**Document:**
# Jekyll Island Storm



## BuckMKII (Jun 16, 2014)

Massive storm on Jekyll Island Ga this past Thursday afternoon. It stormed on both sides of the road but there was very little rain on the causeway.



Jekyll Storm by pmcdonald851, on Flickr



Jekyll Storm by pmcdonald851, on Flickr



Jekyll Storm by pmcdonald851, on Flickr

Thanks Flickr for Tweeting my photo!


----------



## SarahFair (Jun 16, 2014)

Amazing shots!


----------



## wvdawg (Jun 16, 2014)

Wow!  Scary looking clouds - wouldn't want to be out in that boat!
Awesome captures!


----------



## CowetaLonghorn (Jun 16, 2014)

Awesome pics!


----------



## BuckMKII (Jun 16, 2014)

Thanks a million guys!


----------



## Silver Britches (Jun 16, 2014)

Great shots, Buck! I sure as heck wouldn't have wanted to have been crossing the Sidney Lanier Bridge and seeing that! NO WAY! I don't like going over that thing and have only been over a few times since it was built. That beast gives me the creeps!


----------



## ronfritz (Jun 17, 2014)

Very cool storm shots!


----------



## Bulldawg76 (Jun 17, 2014)

Holy Cow! Really cool shots.


----------



## GAJoe (Jun 18, 2014)

Nice ones!


----------



## EAGLE EYE 444 (Jun 19, 2014)

wvdawg said:


> Wow!  Scary looking clouds - wouldn't want to be out in that boat!

**Directive 1:**
Write out the whole Jekyll Island storm thread word for word.
These rows have no connection to the Jekyll Island storm thread.

[Records of spatial relationships]

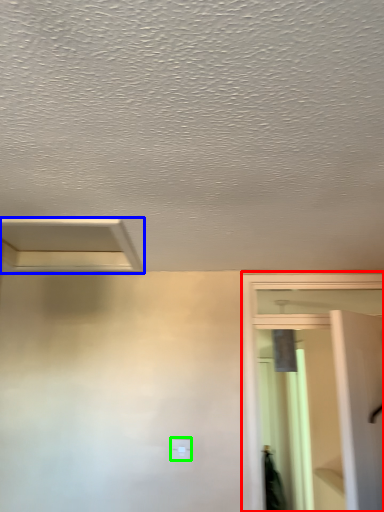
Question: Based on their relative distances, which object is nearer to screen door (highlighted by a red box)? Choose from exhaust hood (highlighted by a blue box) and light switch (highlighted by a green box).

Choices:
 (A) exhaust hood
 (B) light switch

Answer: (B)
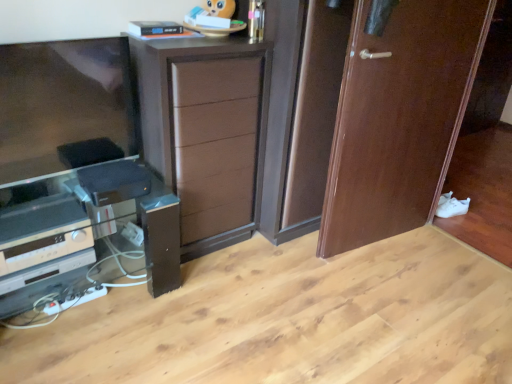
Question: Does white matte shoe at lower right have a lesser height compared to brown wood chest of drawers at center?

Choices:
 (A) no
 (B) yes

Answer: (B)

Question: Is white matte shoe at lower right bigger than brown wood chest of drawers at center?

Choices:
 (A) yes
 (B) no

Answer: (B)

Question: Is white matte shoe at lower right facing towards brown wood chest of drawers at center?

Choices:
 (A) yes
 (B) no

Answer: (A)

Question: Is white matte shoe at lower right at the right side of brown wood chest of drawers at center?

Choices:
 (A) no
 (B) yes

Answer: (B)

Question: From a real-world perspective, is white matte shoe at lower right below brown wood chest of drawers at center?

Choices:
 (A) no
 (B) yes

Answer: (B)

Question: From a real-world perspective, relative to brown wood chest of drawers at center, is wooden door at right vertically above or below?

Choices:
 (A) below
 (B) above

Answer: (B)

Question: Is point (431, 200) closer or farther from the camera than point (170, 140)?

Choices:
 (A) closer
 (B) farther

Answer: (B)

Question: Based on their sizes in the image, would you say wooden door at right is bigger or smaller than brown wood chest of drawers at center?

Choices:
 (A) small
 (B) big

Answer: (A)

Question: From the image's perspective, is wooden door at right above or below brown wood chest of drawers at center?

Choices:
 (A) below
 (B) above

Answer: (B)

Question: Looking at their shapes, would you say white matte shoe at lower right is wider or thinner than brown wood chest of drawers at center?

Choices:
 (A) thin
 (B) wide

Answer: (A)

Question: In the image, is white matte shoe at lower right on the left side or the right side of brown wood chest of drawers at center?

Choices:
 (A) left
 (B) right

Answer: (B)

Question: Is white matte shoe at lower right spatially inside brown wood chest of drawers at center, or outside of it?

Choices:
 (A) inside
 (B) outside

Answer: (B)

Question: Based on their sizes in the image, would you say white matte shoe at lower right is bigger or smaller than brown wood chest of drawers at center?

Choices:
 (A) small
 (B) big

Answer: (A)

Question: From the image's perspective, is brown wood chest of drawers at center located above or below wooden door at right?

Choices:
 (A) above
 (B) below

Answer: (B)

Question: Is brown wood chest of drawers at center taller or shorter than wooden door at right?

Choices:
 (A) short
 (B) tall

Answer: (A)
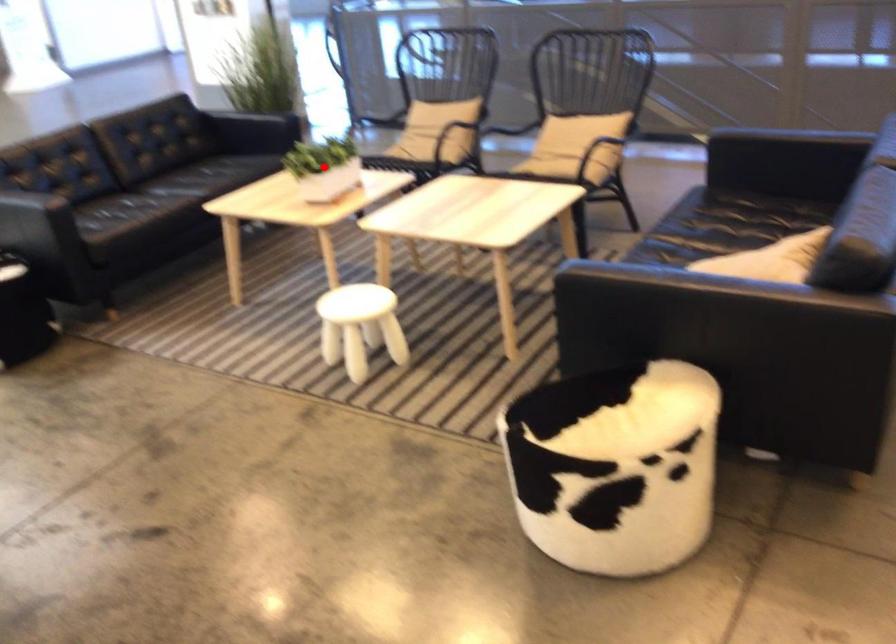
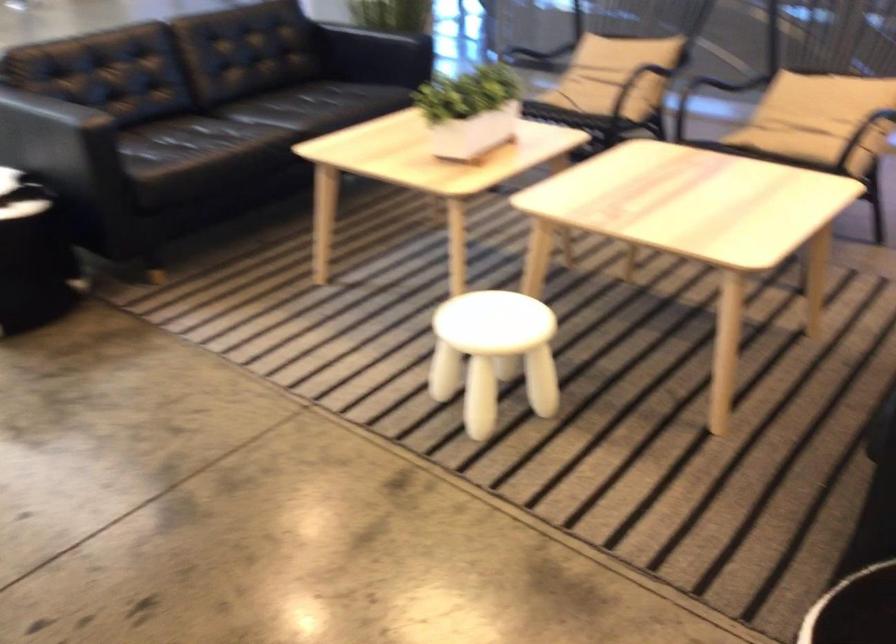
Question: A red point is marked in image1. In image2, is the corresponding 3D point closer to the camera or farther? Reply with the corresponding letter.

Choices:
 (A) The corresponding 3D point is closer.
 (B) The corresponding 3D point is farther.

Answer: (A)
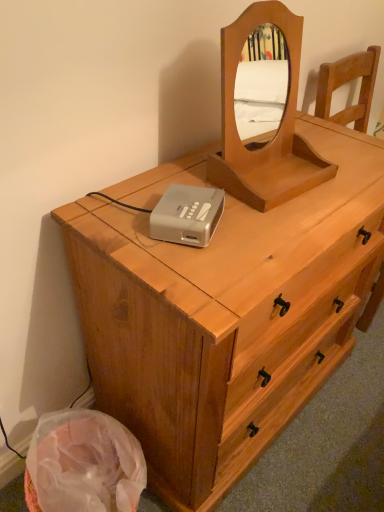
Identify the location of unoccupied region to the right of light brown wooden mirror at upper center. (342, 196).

...

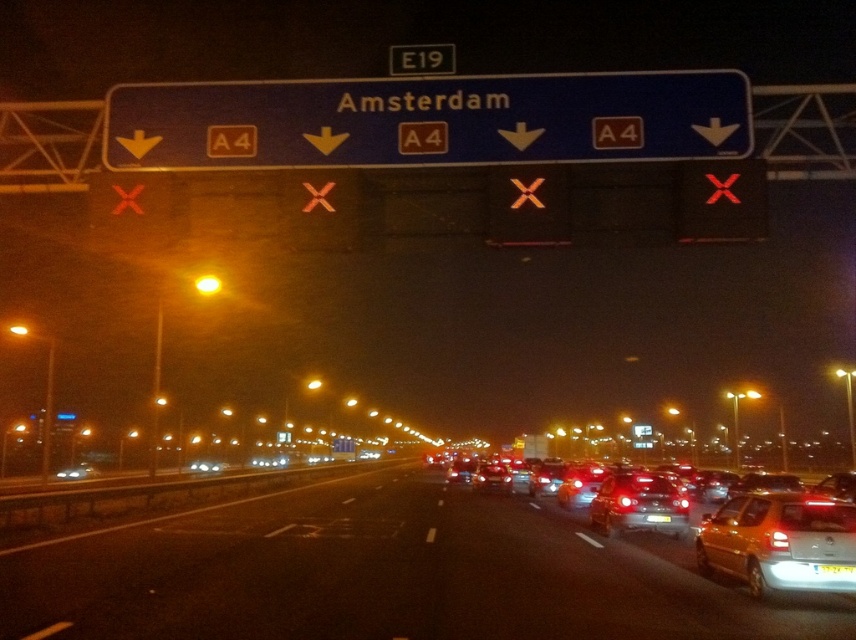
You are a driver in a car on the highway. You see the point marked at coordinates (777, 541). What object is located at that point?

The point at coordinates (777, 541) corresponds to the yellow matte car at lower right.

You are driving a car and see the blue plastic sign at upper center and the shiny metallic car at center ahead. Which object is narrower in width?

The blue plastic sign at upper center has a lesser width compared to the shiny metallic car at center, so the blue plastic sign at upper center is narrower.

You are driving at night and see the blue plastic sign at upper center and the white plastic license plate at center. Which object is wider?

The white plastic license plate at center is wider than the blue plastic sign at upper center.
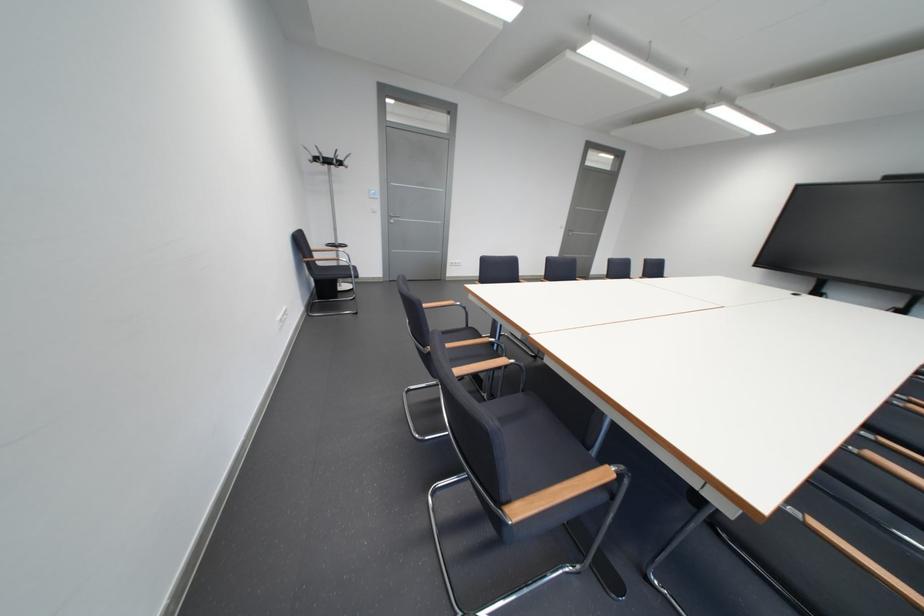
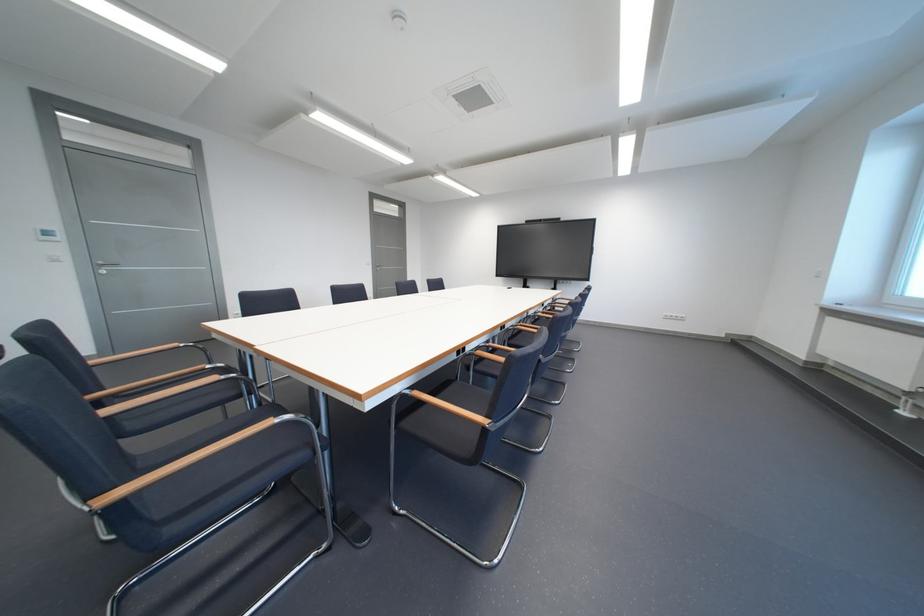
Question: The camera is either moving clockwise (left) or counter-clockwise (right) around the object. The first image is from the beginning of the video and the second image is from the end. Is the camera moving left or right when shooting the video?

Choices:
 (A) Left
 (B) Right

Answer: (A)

**Directive 2:**
Count the lines in the rows that contain the string "located", with case counting, and give only that number.

**Answer 1:**
# Jekyll Island Storm



## BuckMKII (Jun 16, 2014)

Massive storm on Jekyll Island Ga this past Thursday afternoon. It stormed on both sides of the road but there was very little rain on the causeway.



Jekyll Storm by pmcdonald851, on Flickr



Jekyll Storm by pmcdonald851, on Flickr



Jekyll Storm by pmcdonald851, on Flickr

Thanks Flickr for Tweeting my photo!


----------



## SarahFair (Jun 16, 2014)

Amazing shots!


----------



## wvdawg (Jun 16, 2014)

Wow!  Scary looking clouds - wouldn't want to be out in that boat!
Awesome captures!


----------



## CowetaLonghorn (Jun 16, 2014)

Awesome pics!


----------



## BuckMKII (Jun 16, 2014)

Thanks a million guys!


----------



## Silver Britches (Jun 16, 2014)

Great shots, Buck! I sure as heck wouldn't have wanted to have been crossing the Sidney Lanier Bridge and seeing that! NO WAY! I don't like going over that thing and have only been over a few times since it was built. That beast gives me the creeps!


----------



## ronfritz (Jun 17, 2014)

Very cool storm shots!


----------



## Bulldawg76 (Jun 17, 2014)

Holy Cow! Really cool shots.


----------



## GAJoe (Jun 18, 2014)

Nice ones!


----------



## EAGLE EYE 444 (Jun 19, 2014)

wvdawg said:


> Wow!  Scary looking clouds - wouldn't want to be out in that boat!

**Answer 2:**
2